Given information:
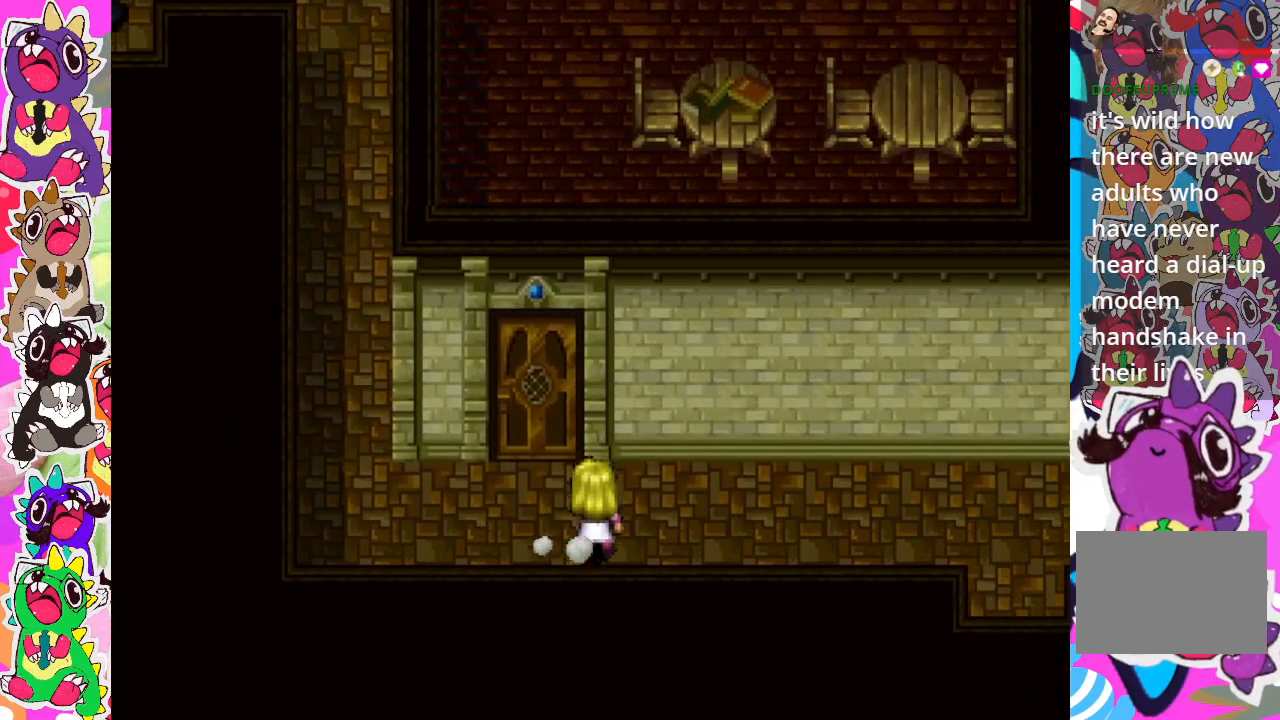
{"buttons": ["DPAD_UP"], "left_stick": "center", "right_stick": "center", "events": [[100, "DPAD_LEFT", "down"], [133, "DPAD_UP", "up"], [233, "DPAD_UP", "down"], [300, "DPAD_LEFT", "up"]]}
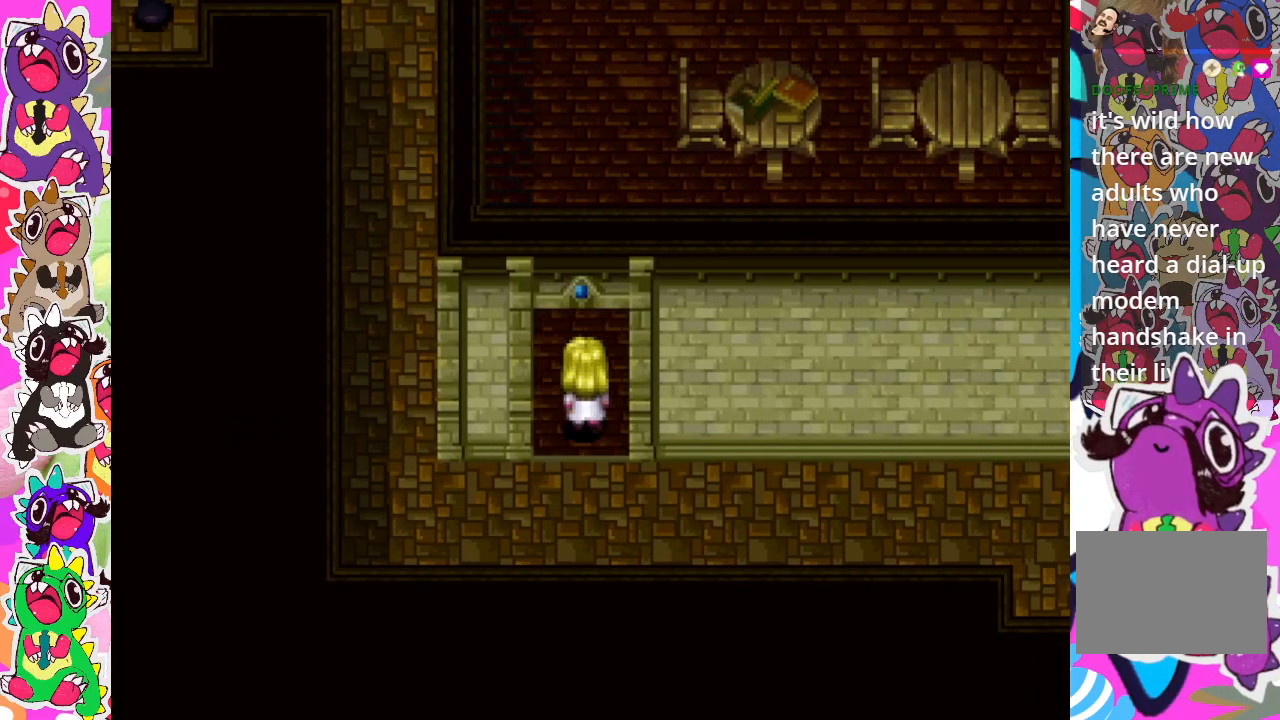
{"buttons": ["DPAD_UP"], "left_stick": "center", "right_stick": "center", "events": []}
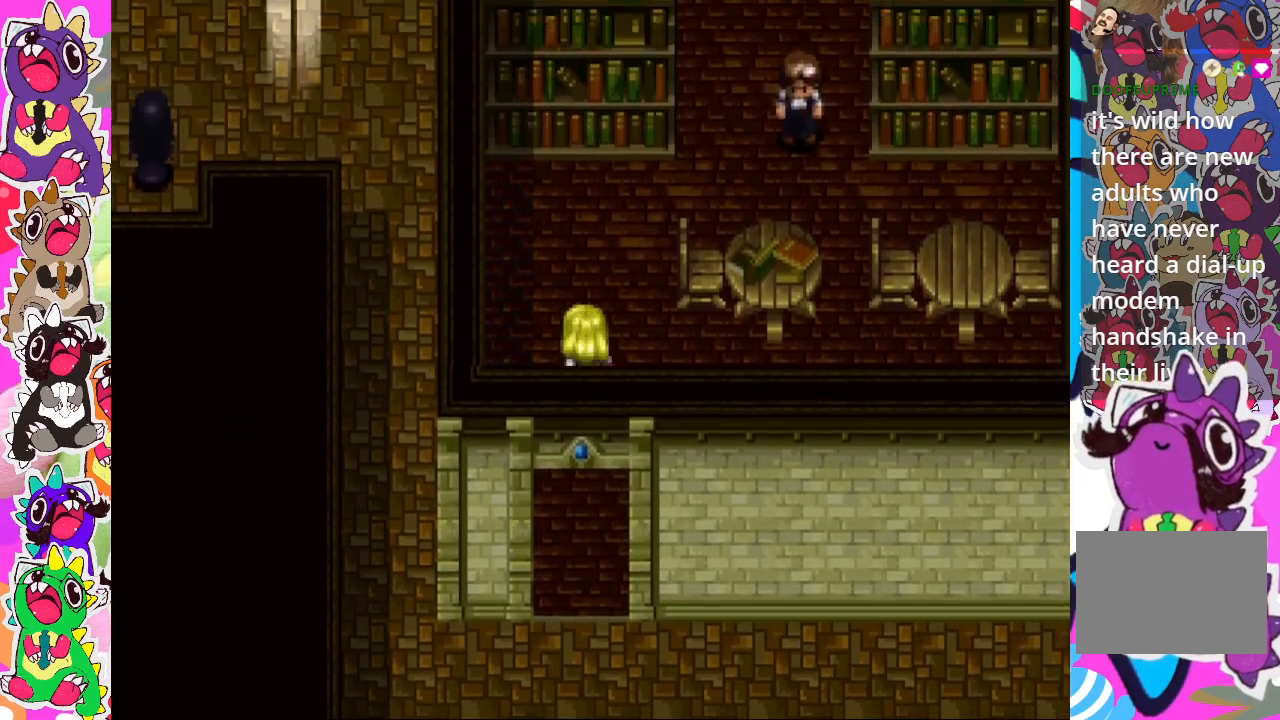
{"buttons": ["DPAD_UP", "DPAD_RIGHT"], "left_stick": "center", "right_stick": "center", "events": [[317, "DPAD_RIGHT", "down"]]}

Problem to work on: Return the listing verbatim; pictures are not part of the copy.

Task result:
{"buttons": ["DPAD_UP"], "left_stick": "center", "right_stick": "center", "events": [[100, "DPAD_LEFT", "down"], [133, "DPAD_UP", "up"], [233, "DPAD_UP", "down"], [300, "DPAD_LEFT", "up"]]}
{"buttons": ["DPAD_UP"], "left_stick": "center", "right_stick": "center", "events": []}
{"buttons": ["DPAD_UP", "DPAD_RIGHT"], "left_stick": "center", "right_stick": "center", "events": [[317, "DPAD_RIGHT", "down"]]}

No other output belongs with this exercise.